最后初始化一些编译器用到的 Go 语言运行时函数

这些函数会在对应的 runtime 包结构体 Pkg 中创建一个新的符号 obj.LSym,表示上述的方法已经被注册到运行时 runtime 包中,我们在后面的中间代码生成中直接使用这些方法,我们在这里看到的 deferprocdeferreturn 就是 Go 语言用于实现 defer 关键字的运行时函数

遍历和转换

图片.png

图片.png

funccompile中调用了compile compile又调用了walk来遍历节点

类似 walk 的函数还有

func walk(fn *Node)
func walkappend(n *Node, init *Nodes, dst *Node) *Node
...
func walkrange(n *Node) *Node
func walkselect(sel *Node)
func walkselectcases(cases *Nodes) []*Node
func walkstmt(n *Node) *Node
func walkstmtlist(s []*Node)
func walkswitch(sw *Node)

walk 走过每个节点,讲一些关键字和 builtin 函数转换成 函数调用

图片.png

比如 make 将转换成特定类型的 make,new 也将转换成 newobject

所有转换完成的调用在 src/cmd/compile/internal/gc/builtin/runtime.go 都可以看到

图片.png

文件中代码的作用只是让编译器能够找到对应符号的函数定义而已,真正的函数实现都在另一个 src/runtime 包中

在 compile 的最后

图片.png

使用 compileSSA 将遍历替换完成的抽象语法树转换成中间代码

其中含有 buildssa 函数,实现了 ssa 优化中的特性 例如 静态单赋值等等

AST to SSA

buildssa

stmtList 函数将每隔一个节点,翻译成 IR

// Convert the AST-based IR to the SSA-based IR
	s.stmtList(fn.Func.Enter)

→ **所示资料**
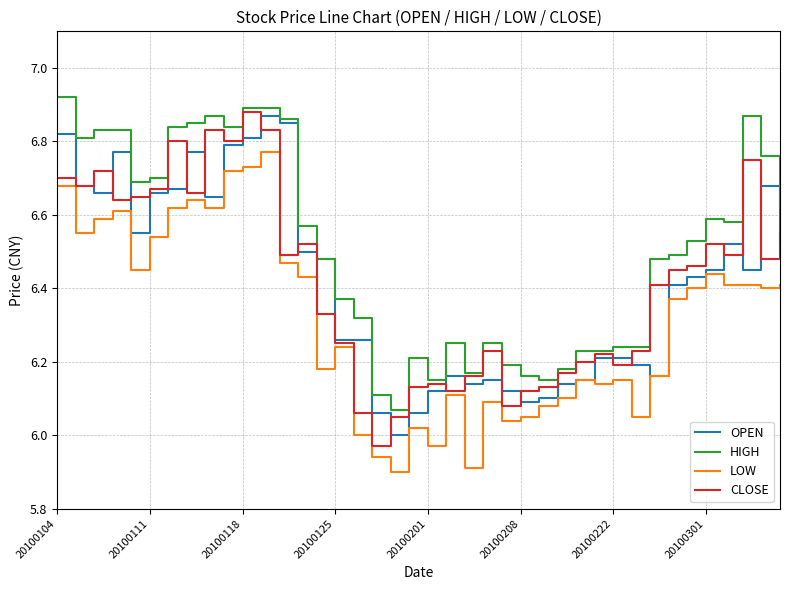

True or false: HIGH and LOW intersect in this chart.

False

* * *

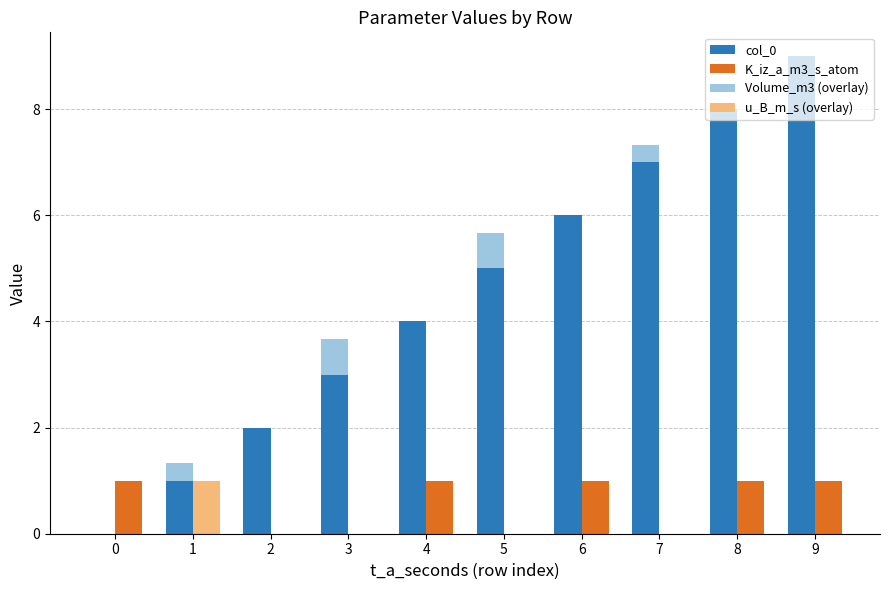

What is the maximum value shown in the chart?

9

→ **练习任务**
**A)** 请将关于 Go 编译器的文本片段中以“func walkrange(n *Node)”开头、以“func walkswitch(sw *Node)”结尾的部分逐字抄录。
**B)** 在关于 Go 编译器的文本片段中，new 会被转换成什么？
**C)** 请从关于 Go 编译器的文本片段的最后一行之后续写下去。

→ **各题答案**
**A)**
func walkrange(n *Node) *Node
func walkselect(sel *Node)
func walkselectcases(cases *Nodes) []*Node
func walkstmt(n *Node) *Node
func walkstmtlist(s []*Node)
func walkswitch(sw *Node)

**B)** newobject

**C)**
	s.stmtList(fn.Nbody)
func (s *state) stmt(n *Node) {
	...
	switch n.Op {
	case OCALLMETH, OCALLINTER:
		s.call(n, callNormal)
		if n.Op == OCALLFUNC && n.Left.Op == ONAME && n.Left.Class() == PFUNC {
			if fn := n.Left.Sym.Name; compiling_runtime && fn == "throw" ||
				n.Left.Sym.Pkg == Runtimepkg && (fn == "throwinit" || fn == "gopanic" || fn == "panicwrap" || fn == "block" || fn == "panicmakeslicelen" || fn == "panicmakeslicecap") {
				m := s.mem()
				b := s.endBlock()
				b.Kind = ssa.BlockExit
				b.SetControl(m)
			}
		}
	case ODEFER:
		s.call(n.Left, callDefer)
	case OGO:
		s.call(n.Left, callGo)
	...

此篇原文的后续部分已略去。